The Employees’ Provident Fund Organisation, at its central board of trustees meeting—chaired by Labour and Employment Minister Santosh Kumar Gangwar—in Srinagar, Thursday, retained the interest rate at 8.5% for the financial year ending March 2021, according to a media statement. In FY19, the interest rate stood at 8.65%.
“For FY2021, EPFO decided to liquidate investment in equity, and the interest rate recommended is a result of combined income from interest received from debt investment as well as income realised from equity investment,” the statement said.
There is no over-drawl on EPFO corpus due to this income distribution, the Labour Ministry said, adding the provident fund body has consistently followed a conservative approach towards its investment.

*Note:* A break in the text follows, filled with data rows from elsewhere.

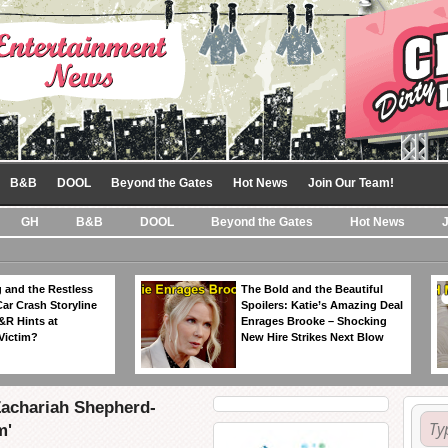
B&B
DOOL
Beyond the Gates
Hot News
Join Our Team!
GH
B&B
DOOL
Beyond the Gates
Hot News
 and the Restless
The Bold and the Beautiful
Car Crash Storyline
Spoilers: Katie’s Amazing Deal
&R Hints at
Enrages Brooke – Shocking
Victim?
New Hire Strikes Next Blow
Zachariah Shepherd-
m'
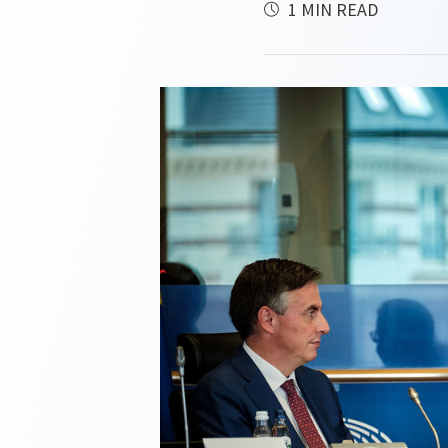
1 MIN READ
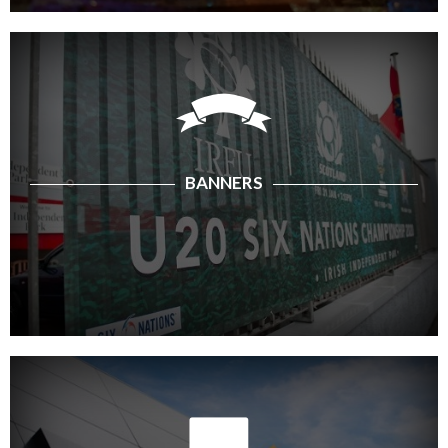
BANNERS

The decision comes at a time EPFO is expecting a 5% year-on-year decline in total contributions, across the three schemes administered by it, at about Rs 1.62 lakh crore in FY21. The collections are about 11% lower than budget estimates presented in March last year.
According to KE Raghunathan, an EPFO board member representing employers, the organisation will be left with a surplus of Rs 250-300 crore on its income after crediting an interest rate of 8.5% in FY21.
“The income for distribution of interest rate stood at Rs 70,500 crore. The exchange-traded funds purchased in the first two quarters of 2017 are being liquidated, which has led to an income of over Rs 4,000 crore,” Raghunathan said. “Realisations from equity have been robust and debt investments have also assured decent returns.” EPFO is allowed to invest up to 15% of its yearly deposits in ETFs.
The interest rate, much higher than the returns on other small saving schemes, will require approval of the Finance Ministry before being notified. It will be credited to roughly 17 crore EPF accounts.
Early Withdrawal Of Pension
EPFO board members also discussed a proposal to curb early withdrawal of pension contribution by formal sector workers as part of a new scheme that will be notified under the labour codes. But no decision was taken.
According to the proposal, members may be allowed to withdraw benefit from pension schemes only after two continuous years of exit from employment. At present, withdrawal of contribution from the Employees’ Pension Scheme, administered by EPFO, can be done after two months of exiting from a job.
“The matter was deferred as it will be further discussed by EPFO board. Employer representatives moved a proposal to reduce the withdrawal period from two years to one year,” Raghunathan said.
Another EPFO board member on the condition of anonymity said workers’ representatives have opposed the move to impose new restrictions on pension withdrawal.